_REQUIRED WORK_.
- a) Using the Form 8-K excerpt, explain in one to three sentences why Mallinckrodt entered into the agreements with Par Health.
- b) Duplicate the Form 8-K excerpt exactly, everything from "In connection with" down to "on November 1, 2025).".

_PROVIDED TEXT_.
In connection with the Spin-off, Mallinckrodt entered into several agreements with Par Health that govern the relationship of the parties following the Spin-off, including a Separation Agreement, a Transition Services Agreement, a Tax Matters Agreement, an Employee Matters Agreement, a Manufacturing and Supply Agreement (each entered into on November 10, 2025) and an Amended and Restated Multi-Tenant Lease Agreement (entered into on November 1, 2025).

 

A summary of the material terms of the Separation Agreement, Transition Services Agreement, Tax Matters Agreement, Employee Matters Agreement, Manufacturing and Supply Agreement and Amended and Restated Multi-Tenant Lease Agreement can be found in the section entitled “Certain Relationships and Related-Party Transactions” in the Information Statement, which summary is incorporated herein by reference. For avoidance of doubt, such incorporation by reference shall solely include such summary. The summary is qualified in its entirety by reference to the Separation Agreement, Transition Services Agreement, Tax Matters Agreement, Employee Matters Agreement, Manufacturing and Supply Agreement and Amended and Restated Multi-Tenant Lease Agreement filed as Exhibits 2.1, 10.1, 10.2, 10.3, 10.4 and 10.5 respectively, to this Current Report on Form 8-K, each of which is incorporated herein by reference.

[Dataset entries]
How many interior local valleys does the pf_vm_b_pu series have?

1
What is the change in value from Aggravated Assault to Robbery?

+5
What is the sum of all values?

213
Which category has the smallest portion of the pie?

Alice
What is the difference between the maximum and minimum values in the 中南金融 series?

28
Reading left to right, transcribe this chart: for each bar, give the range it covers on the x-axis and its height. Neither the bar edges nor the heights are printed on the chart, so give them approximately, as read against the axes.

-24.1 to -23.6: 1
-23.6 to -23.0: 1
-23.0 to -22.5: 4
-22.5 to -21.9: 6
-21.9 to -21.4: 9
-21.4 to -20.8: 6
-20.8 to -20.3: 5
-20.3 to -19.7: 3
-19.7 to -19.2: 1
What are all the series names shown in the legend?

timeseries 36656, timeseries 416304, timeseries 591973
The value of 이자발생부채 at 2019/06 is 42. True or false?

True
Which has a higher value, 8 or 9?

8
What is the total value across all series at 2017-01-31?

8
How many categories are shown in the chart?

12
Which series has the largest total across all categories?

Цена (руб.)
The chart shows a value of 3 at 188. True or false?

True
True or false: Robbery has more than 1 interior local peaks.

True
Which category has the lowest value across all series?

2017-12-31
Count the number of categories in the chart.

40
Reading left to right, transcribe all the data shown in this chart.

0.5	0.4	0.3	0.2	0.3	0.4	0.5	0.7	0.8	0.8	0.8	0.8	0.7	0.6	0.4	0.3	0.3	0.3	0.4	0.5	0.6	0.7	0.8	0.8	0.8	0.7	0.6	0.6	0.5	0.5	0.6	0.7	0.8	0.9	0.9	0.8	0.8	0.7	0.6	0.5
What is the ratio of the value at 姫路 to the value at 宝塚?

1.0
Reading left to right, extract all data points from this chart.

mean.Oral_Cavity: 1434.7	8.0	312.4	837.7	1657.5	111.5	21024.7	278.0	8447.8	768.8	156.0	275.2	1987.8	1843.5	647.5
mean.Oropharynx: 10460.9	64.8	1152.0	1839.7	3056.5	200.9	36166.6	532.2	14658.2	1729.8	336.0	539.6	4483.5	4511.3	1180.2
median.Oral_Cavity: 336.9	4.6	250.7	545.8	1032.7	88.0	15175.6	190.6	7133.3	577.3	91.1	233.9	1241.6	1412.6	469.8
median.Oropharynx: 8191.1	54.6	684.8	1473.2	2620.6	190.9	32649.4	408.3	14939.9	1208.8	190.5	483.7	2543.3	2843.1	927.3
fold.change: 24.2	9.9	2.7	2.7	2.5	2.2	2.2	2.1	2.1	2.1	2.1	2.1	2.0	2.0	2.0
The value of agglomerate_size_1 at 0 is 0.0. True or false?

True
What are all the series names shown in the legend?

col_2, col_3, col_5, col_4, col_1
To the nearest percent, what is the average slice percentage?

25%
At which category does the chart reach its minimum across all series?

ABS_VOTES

_YOUR WRITTEN ANSWERS_.
- a) Mallinckrodt entered into the agreements in connection with the Spin-off. They govern the relationship between Mallinckrodt and Par Health after the Spin-off.

- b)
In connection with the Spin-off, Mallinckrodt entered into several agreements with Par Health that govern the relationship of the parties following the Spin-off, including a Separation Agreement, a Transition Services Agreement, a Tax Matters Agreement, an Employee Matters Agreement, a Manufacturing and Supply Agreement (each entered into on November 10, 2025) and an Amended and Restated Multi-Tenant Lease Agreement (entered into on November 1, 2025).